Aigre Eiger
Jonathan Hemlock vit seul dans sa tour d’ivoire de Long Island, une église désaffectée qu’il a réhabilitée à grands frais, la métamorphosant en loft cosy, la meublant de toiles impressionnistes réservées à son usage exclusif. Il a beau enseigner avec brio l’art à l’université américaine, donner des conférences prisées, rédiger des articles pour des revues spécialisées prestigieuses, son train de vie dépasse amplement ses rentrées légales d’argent. Esthète éclairé, alpiniste accompli, séducteur détaché, Hemlock est sans illusion sur les hommes et la marche du monde. Afin d’arrondir son pécule pour assouvir sa fringale de peintures de maîtres, il travaille sous contrat pour le compte d’une agence gouvernementale occulte, le CII. Il devient ainsi occasionnellement assassin d’assassin, infligeant une « sanction » aux meurtriers d’agents appartenant à l’organisation secrète.
Il aimerait raccrocher, que son dossier soit classé parmi les « inactifs » mais pour Dragon, la patron albinos de l’agence, il est le seul à pouvoir infliger la sanction à l’exécuteur d’un employé de la CII car l’assassin présumé, non encore formellement identifié, doit participer à l’ascension de l’Eiger par la face nord, sommet mythique des Alpes de l’Oberland bernois entachés de tragédies. Avec ses capacités d’alpiniste, Hemlock semble être le seul en mesure de faire respecter la loi du talion de la CII. Hemlock a beau tergiverser, biaiser, argumenter, il va devoir se remettre en condition et opérer la sanction lors d’une ascension périlleuse. Parmi les trois autres alpinistes de la cordée, il ignore qui est l’homme à abattre et surtout s’il sera en mesure de remplir son contrat d’autant que des rapports profonds vont unir les hommes confrontés à la démesure dantesque de la montagne.
Le roman de Trevanian, très cinématographique, ne pouvait que séduire la misanthropie médiatisée de Clint Eastwood qui l’adaptera au cinéma en 1975 et auquel Trevanian participera en tant que coscénariste, sous son vrai nom, Rodney William Whitaker.
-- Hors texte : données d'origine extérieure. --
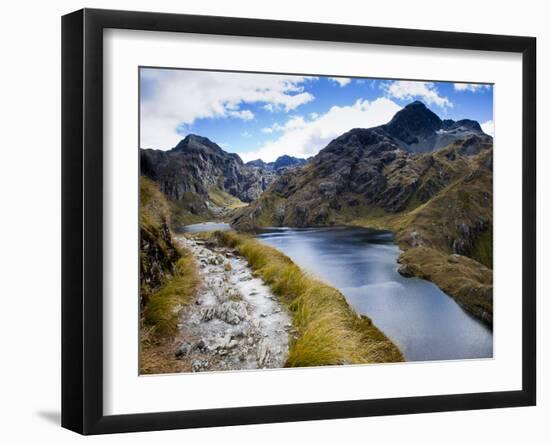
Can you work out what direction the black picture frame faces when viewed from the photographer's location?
facing the viewer and to the right of the viewer
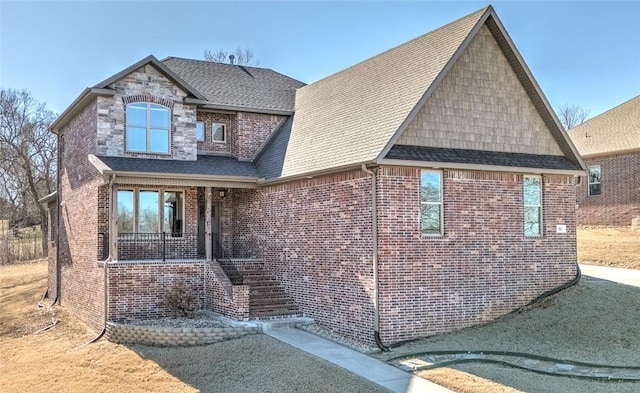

D’une écriture vive, au tempo dynamique, le récit déroule une double traque, celle d’Hemlock envers Miles Mellough, commanditaire de l’assassinat de son ami basque et celle de l’alpiniste à qui doit être appliquée la sanction. Si le comportement d’Hemlock peut agacer, les préjugés de Trevanian étonnent aujourd’hui et peuvent légitimement agacer quand il écrit par exemple que le peuple allemand mérite une bonne fessée ou quand il fustige outrageusement à maintes reprises la vénalité des Suisses. L’ascension proprement dite n’occupe qu’une quarantaine de pages mais elle est prenante. Les descriptions sont précises, évocatrices et montrent une bonne connaissance par l’auteur de la haute montagne. En fin de course, le lecteur reste songeur face à l’accumulation des ratés, des à-peu-près, des non-dits qui cantonnent les hommes dans une solitude monolithique sur laquelle aucune concession et nulle compassion ne peuvent s’accrocher.